With concrete being the most common material for foundations to which structures rest on, whether they be your family home or massive skyscrapers, researchers are constantly looking at ways to improve concrete strength and durability. Following the innovation of self-healing concrete with the use of bacteria, there is now a new genetically-engineered soil that is about to double concrete strength and durability!
One of the reasons for concrete foundations is to protect again land subsidence, which is a phenomenon that occurred when groundwater is withdrawn through drainage, underground mining, permafrost and thawing, among other causes. One such example of where this is taking place is the Leaning Tower of Pisa. Although mostly serving as a tourist hotspot, locations where land subsidence is taking place that are not closely monitored can present serious risk.

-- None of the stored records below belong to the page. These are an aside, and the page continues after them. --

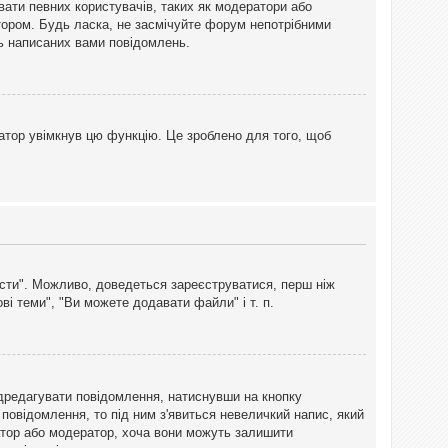
вати певних користувачів, таких як модератори або
тором. Будь ласка, не засмічуйте форум непотрібними
ть написаних вами повідомлень.
атор увімкнув цю функцію. Це зроблено для того, щоб
вісти". Можливо, доведеться зареєструватися, перш ніж
і теми", "Ви можете додавати файли" і т. п.
дредагувати повідомлення, натиснувши на кнопку
повідомлення, то під ним з'явиться невеличкий напис, який
тратор або модератор, хоча вони можуть залишити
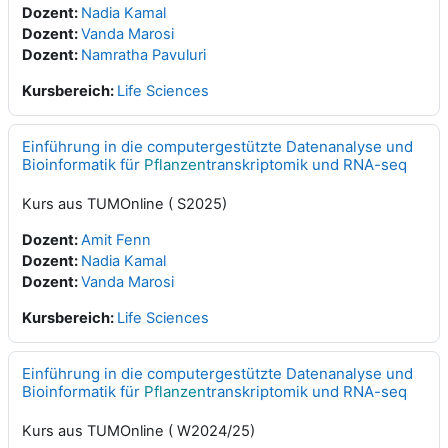
Dozent:
Nadia Kamal
Dozent:
Vanda Marosi
Dozent:
Namratha Pavuluri
Kursbereich:
Life Sciences
Einführung in die computergestützte Datenanalyse und
Bioinformatik für
Pflanzen
transkriptomik und RNA-seq
Kurs aus TUMOnline ( S2025)
Dozent:
Amit Fenn
Dozent:
Nadia Kamal
Dozent:
Vanda Marosi
Kursbereich:
Life Sciences
Einführung in die computergestützte Datenanalyse und
Bioinformatik für
Pflanzen
transkriptomik und RNA-seq
Kurs aus TUMOnline ( W2024/25)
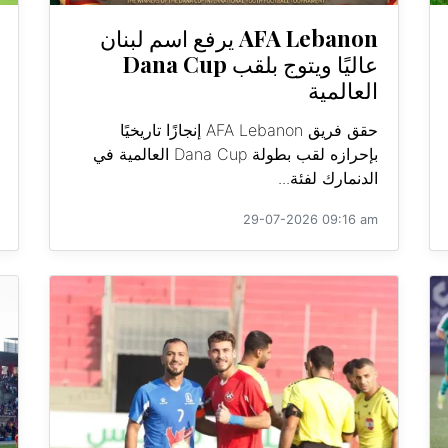
AFA Lebanon يرفع اسم لبنان
عاليًا ويتوج بلقب Dana Cup
العالمية
حقق فريق AFA Lebanon إنجازًا تاريخيًا
بإحرازه لقب بطولة Dana Cup العالمية في
الدنمارك لفئة...
29-07-2026 09:16 am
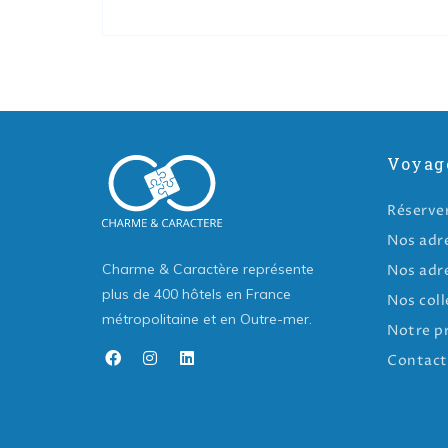
Voyag
Réserve
Nos adr
Charme & Caractère représente
Nos adr
plus de 400 hôtels en France
Nos coll
métropolitaine et en Outre-mer.
Notre p
Contact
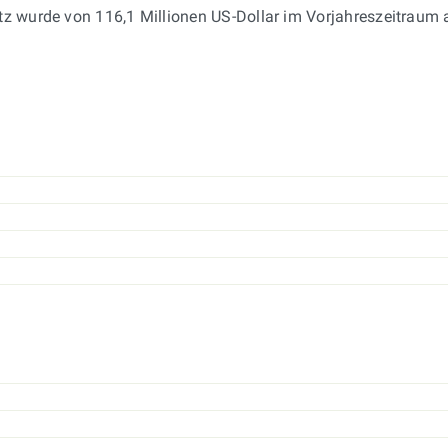
tz wurde von 116,1 Millionen US-Dollar im Vorjahreszeitraum a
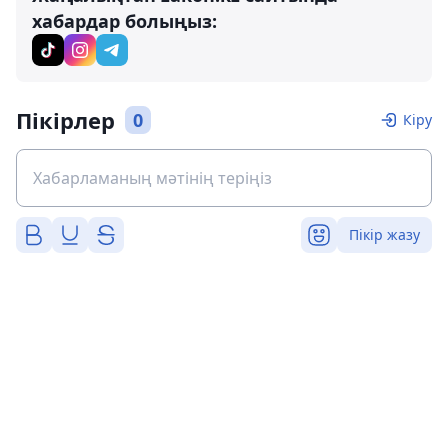
хабардар болыңыз:
Пікірлер
0
Кіру
Пікір жазу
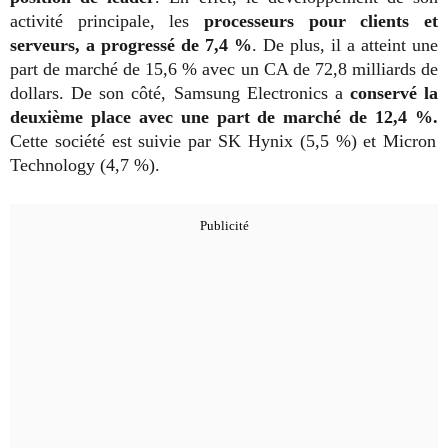
activité principale, les
processeurs pour clients et
serveurs, a progressé de 7,4 %
. De plus, il a atteint une
part de marché de 15,6 % avec un CA de 72,8 milliards de
dollars. De son côté, Samsung Electronics a
conservé la
deuxième place avec une part de marché de 12,4 %.
Cette société est suivie par SK Hynix (5,5 %) et Micron
Technology (4,7 %).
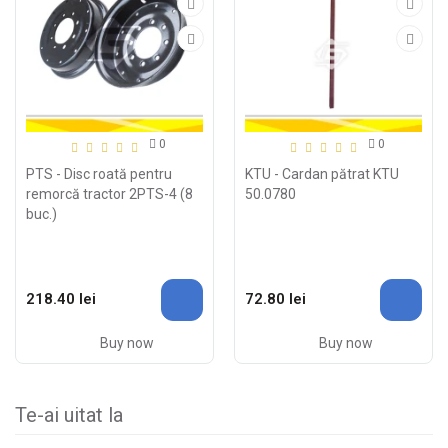
0
0
PTS - Disc roată pentru
KTU - Cardan pătrat KTU
remorcă tractor 2PTS-4 (8
50.0780
buc.)
218.40 lei
72.80 lei
Buy now
Buy now
Te-ai uitat la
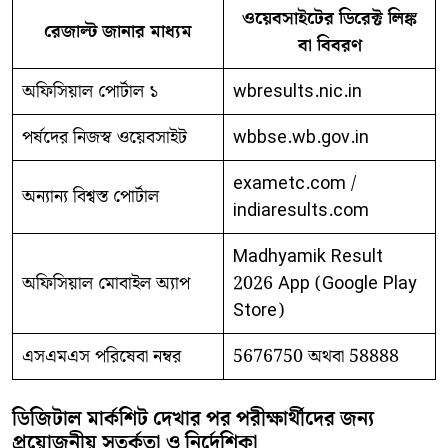
ওয়েবসাইটের ডিরেক্ট লিঙ্ক
রেজাল্ট জানার মাধ্যম
বা বিবরণ
অফিসিয়াল পোর্টাল ১
wbresults.nic.in
পর্ষদের নিজস্ব ওয়েবসাইট
wbbse.wb.gov.in
exametc.com /
অন্যান্য বিশ্বস্ত পোর্টাল
indiaresults.com
Madhyamik Result
অফিসিয়াল মোবাইল অ্যাপ
2026 App (Google Play
Store)
এসএমএস পরিষেবা নম্বর
5676750 অথবা 58888
ডিজিটাল মার্কশিট দেখার পর পরীক্ষার্থীদের জন্য
প্রয়োজনীয় সতর্কতা ও নির্দেশিকা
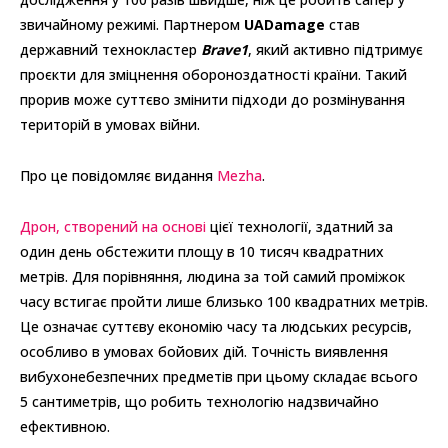
звичайному режимі. Партнером
UADamage
став
державний технокластер
Brave1
, який активно підтримує
проєкти для зміцнення обороноздатності країни. Такий
прорив може суттєво змінити підходи до розмінування
територій в умовах війни.
Про це повідомляє видання
Mezha
.
Дрон, створений на основі
цієї технології, здатний за
один день обстежити площу в 10 тисяч квадратних
метрів. Для порівняння, людина за той самий проміжок
часу встигає пройти лише близько 100 квадратних метрів.
Це означає суттєву економію часу та людських ресурсів,
особливо в умовах бойових дій. Точність виявлення
вибухонебезпечних предметів при цьому складає всього
5 сантиметрів, що робить технологію надзвичайно
ефективною.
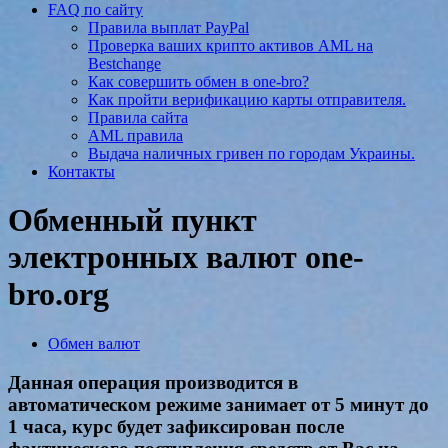
FAQ по сайту
Правила выплат PayPal
Проверка ваших крипто активов AML на
Bestchange
Как совершить обмен в one-bro?
Как пройти верификацию карты отправителя.
Правила сайта
AML правила
Выдача наличных гривен по городам Украины.
Контакты
Обменный пункт
электронных валют one-
bro.org
Обмен валют
Данная операция производится в
автоматическом режиме занимает от 5 минут до
1 часа, курс будет зафиксирован после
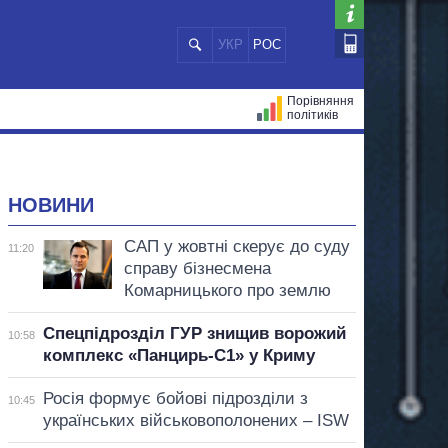
УКР
РОС
Порівняння
політиків
ЦІЙ
МЕРИ МІСТ
ВСІ ПЕРСОНИ
НОВИНИ
САП у жовтні скерує до суду
11:20
справу бізнесмена
Комарницького про землю
Спецпідрозділ ГУР знищив ворожий
10:58
комплекс «Панцирь-С1» у Криму
Росія формує бойові підрозділи з
10:45
українських військовополонених – ISW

It was through the concrete-repairing bacteria developed by British students that scientists became inspired to develop biocement - a material that genetically-engineered soil microbes would produce in its response to changing pressures in soil. Thus would in turn automatically reinforce the land under concrete foundations.
How does it work?
By adding Bacillus subtilis to soil, an enzyme called urease is subsequently produced. This enzyme causes the organic compound known as urea to break down into ammonium and carbonate. This increases the pH in the surrounding environment. Calcium carbonate then accumulates at the cell’s surface and once there is enough of this build-up a calcite deposit is created.
Growth of this bacteria is triggered by the specific pH of the concrete, which mean that growth only takes place once they have made contact with the concrete. Once germinated, the cells seep into the cracks of the concrete where they begin to clump together. It is this clumping that thus activates the concrete repair process!